Lisette Model studierte ab 1920 neben Harmonielehre und Kontrapunkt bei Arnold Schönberg sowie Gesang bei Marie Gutheil-Schoder. Nach dem Tod ihres Vaters verließ sie 1926 mit ihrer Mutter und ihrer jüngeren Schwester Olga Wien und pendelte zwischen Paris und Nizza in Südfrankreich. In Paris setzte sie ihre Gesangsausbildung fort, wandte sich jedoch um 1933 völlig von der Musik ab und widmete sich der Fotografie.
Bei einer Reise nach Nizza lernte sie ihren Mann, den Maler Evsa Model, kennen. In Nizza produzierte sie 1934 eine ironische Bilderserie über die Nobelurlauber an der Promenade des Anglais, die 1935 mit einem sozialkritischen Kommentar in der ZeitschriftRegards, einem Organ der kommunistischen Partei, veröffentlicht wurde. Damit gelang ihr der Durchbruch im Bereich der Straßenfotografie. 1937 war sie Schülerin bei der surrealistischen Fotografin Florence Henri.

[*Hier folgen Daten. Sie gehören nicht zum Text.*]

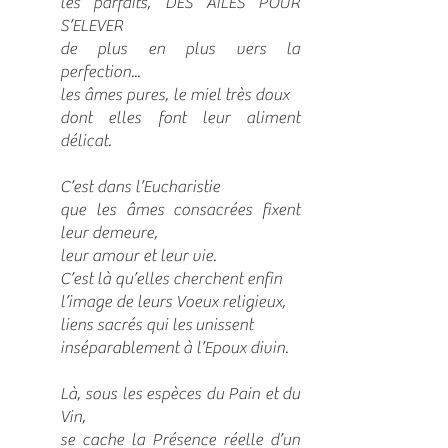
les parfaits, DES AILES POUR
S’ELEVER
de plus en plus vers la
perfection...
les âmes pures, le miel très doux
dont elles font leur aliment
délicat.
C’est dans l’Eucharistie
que les âmes consacrées fixent
leur demeure,
leur amour et leur vie.
C’est là qu’elles cherchent enfin
l’image de leurs Voeux religieux,
liens sacrés qui les
unissent
inséparablement à l’Epoux divin.
Là, sous les espèces du Pain et du
Vin,
se cache la Présence réelle d’un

1938 emigrierte sie mit ihrem Mann in die Vereinigten Staaten. Dort bekam sie Kontakt zu einflussreichen Persönlichkeiten wie Alexei Brodowitsch, dem Art Director von Harper’s Bazaar, für das sie auch Aufträge übernahm, und den Fotografen Ansel Adams und Berenice Abbott. Model fotografierte in New Yorker Hotels, Bars und Nachtlokalen der Lower East Side und Badende in Coney Island. Außerdem entstanden die formalistischen Arbeiten Schaufenster-Spiegelungen und Laufende Beine.
Um das FBI während der McCarthy-Ära von ihrer Bilderserie in Regards abzulenken, datierte sie ihre Fotoserie über die Promenade des Anglais im Nachhinein auf 1937 um.